Exercise 1: From the excerpt on The Faerie Queene below, copy the passage that begins at the words "Elizabethans thought genealogy" and ends after the words "of Faerie lond.".

>> begin Text excerpt

Edmund Spenser and the first readers of The Faerie Queene routinely heard their national concerns—epidemics, political plotting, recent Tudor history—discussed in biblical terms. This book samples contemporary sermons, homilies, and liturgies to demonstrate that religious rhetoric, with its routine use of biblical types (for Elizabeth, the Spanish threat, and Mary Stuart, among many others) trained Spenser’s original readers to understand The Faerie Queene’s allegorical method. Accordingly, the first three chapters orient the reader to allegorical and typological reading in biblical commentary, occasional liturgies, and sermons. This pulpit literature illuminates many episodes and characters within the poem, and subsequent chapters discuss some of these. For instance, the genealogies Guyon and Arthur discover in Book Two parallel sermon lists of Elizabeth’s kingly forebears as well as biblical commentary on the genealogies provided for Jesus in the gospels of Matthew and Luke. Florimell’s adventures in Books Three and Four, like contemporary marriage sermons, develop an allegory of the superiority of marriage over the single state. Likewise, the preachers’ treatment of the Northern Rebellion and the threat posed by Mary Stuart show biblical typology in the service of nationalism, much as the allegory of Book Six finds a way to celebrate Elizabeth’s execution of her cousin. In these cases, as in the Souldan episode, Book Six’s analysis of courtesy, and the Mutability Cantos, Elizabethan religious rhetoric lends support to traditional readings of the poem, indicating that Spenser’s original readers probably found The Faerie Queene less conflicted and subversive than many do today.
Elizabethans thought genealogy offered a key to character, as shown by their analyses of the discrepancies between the lists of Christ’s forebears in the gospels of Matthew and Luke. Since spiritual kinship was a criterion for inclu¬sion in such a list, preachers like Richard Curteys and Edwin Sandys demonstrate that Elizabeth’s family tree properly included biblical ancestors. In the chronicle history cantos, Spenser, with a similar concern to capture Elizabeth’s essential nature, provided the queen with spiritually significant ancestors from pre-history and from invention. Awareness of the cultural resources Spenser used in creating (and his first readers used in making sense of) these lists of ancestors relieves us of the burden of distilling a consistent moral and political message from Briton moniments and Antiquitie of Faerie lond.
Allegoresis is interpreting a text written with straightforward literal intent as if it were an allegory. In typology, a literal person or object is treated as an anticipatory example of someone or something to come. The Bible was the most important text subject to this kind of reading, including by New Testament writers. A sampling of commentaries on the parable of the sower (Matthew 13) and the rivalry between Mary and Martha (Luke 10) demonstrates the stability of allegorical readings from the patristic to the early modern era. Although the extent to which the Bible was properly read allegorically was hotly debated in the sixteenth century, even William Tyndale’s practice had much in common with traditional four-fold interpretation. Marginal glosses from the Geneva Bible indicate the general acceptance (and by extension, the transparency) of allegorical reading. Spenser’s use of words like "type," "shadow," "image," and "figure" refer to traditional biblical exegesis, adapting a method familiar to Elizabethans from religious sources.

>> end Text excerpt
>> begin Input data

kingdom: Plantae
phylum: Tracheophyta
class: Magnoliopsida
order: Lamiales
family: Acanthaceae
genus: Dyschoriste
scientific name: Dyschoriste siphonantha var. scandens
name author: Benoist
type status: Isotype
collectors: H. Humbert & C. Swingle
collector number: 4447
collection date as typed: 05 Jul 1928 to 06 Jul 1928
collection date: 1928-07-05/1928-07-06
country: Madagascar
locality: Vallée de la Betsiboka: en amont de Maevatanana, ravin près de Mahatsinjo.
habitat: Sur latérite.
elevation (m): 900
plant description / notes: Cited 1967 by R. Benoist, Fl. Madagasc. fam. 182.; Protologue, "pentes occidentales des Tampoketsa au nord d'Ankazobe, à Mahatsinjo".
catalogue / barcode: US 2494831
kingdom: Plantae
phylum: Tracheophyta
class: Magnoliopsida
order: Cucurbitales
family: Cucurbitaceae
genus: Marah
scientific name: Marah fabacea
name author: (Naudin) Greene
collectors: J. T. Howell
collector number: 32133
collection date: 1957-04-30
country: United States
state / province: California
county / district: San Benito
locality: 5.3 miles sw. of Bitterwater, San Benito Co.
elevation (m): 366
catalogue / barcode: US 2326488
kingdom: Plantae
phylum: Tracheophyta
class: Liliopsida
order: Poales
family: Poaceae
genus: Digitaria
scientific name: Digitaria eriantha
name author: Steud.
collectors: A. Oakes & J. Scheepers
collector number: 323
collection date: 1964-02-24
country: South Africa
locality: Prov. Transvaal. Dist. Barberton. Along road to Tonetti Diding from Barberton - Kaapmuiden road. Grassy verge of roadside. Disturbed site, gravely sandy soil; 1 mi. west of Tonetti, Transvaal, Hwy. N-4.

>> end Input data

Exercise 2: Repeat the herbarium entries above word for word, beginning at the line that has "country: United States" and stopping after the last line of the entries.

Right answer 1:
Elizabethans thought genealogy offered a key to character, as shown by their analyses of the discrepancies between the lists of Christ’s forebears in the gospels of Matthew and Luke. Since spiritual kinship was a criterion for inclu¬sion in such a list, preachers like Richard Curteys and Edwin Sandys demonstrate that Elizabeth’s family tree properly included biblical ancestors. In the chronicle history cantos, Spenser, with a similar concern to capture Elizabeth’s essential nature, provided the queen with spiritually significant ancestors from pre-history and from invention. Awareness of the cultural resources Spenser used in creating (and his first readers used in making sense of) these lists of ancestors relieves us of the burden of distilling a consistent moral and political message from Briton moniments and Antiquitie of Faerie lond.

Right answer 2:
country: United States
state / province: California
county / district: San Benito
locality: 5.3 miles sw. of Bitterwater, San Benito Co.
elevation (m): 366
catalogue / barcode: US 2326488
kingdom: Plantae
phylum: Tracheophyta
class: Liliopsida
order: Poales
family: Poaceae
genus: Digitaria
scientific name: Digitaria eriantha
name author: Steud.
collectors: A. Oakes & J. Scheepers
collector number: 323
collection date: 1964-02-24
country: South Africa
locality: Prov. Transvaal. Dist. Barberton. Along road to Tonetti Diding from Barberton - Kaapmuiden road. Grassy verge of roadside. Disturbed site, gravely sandy soil; 1 mi. west of Tonetti, Transvaal, Hwy. N-4.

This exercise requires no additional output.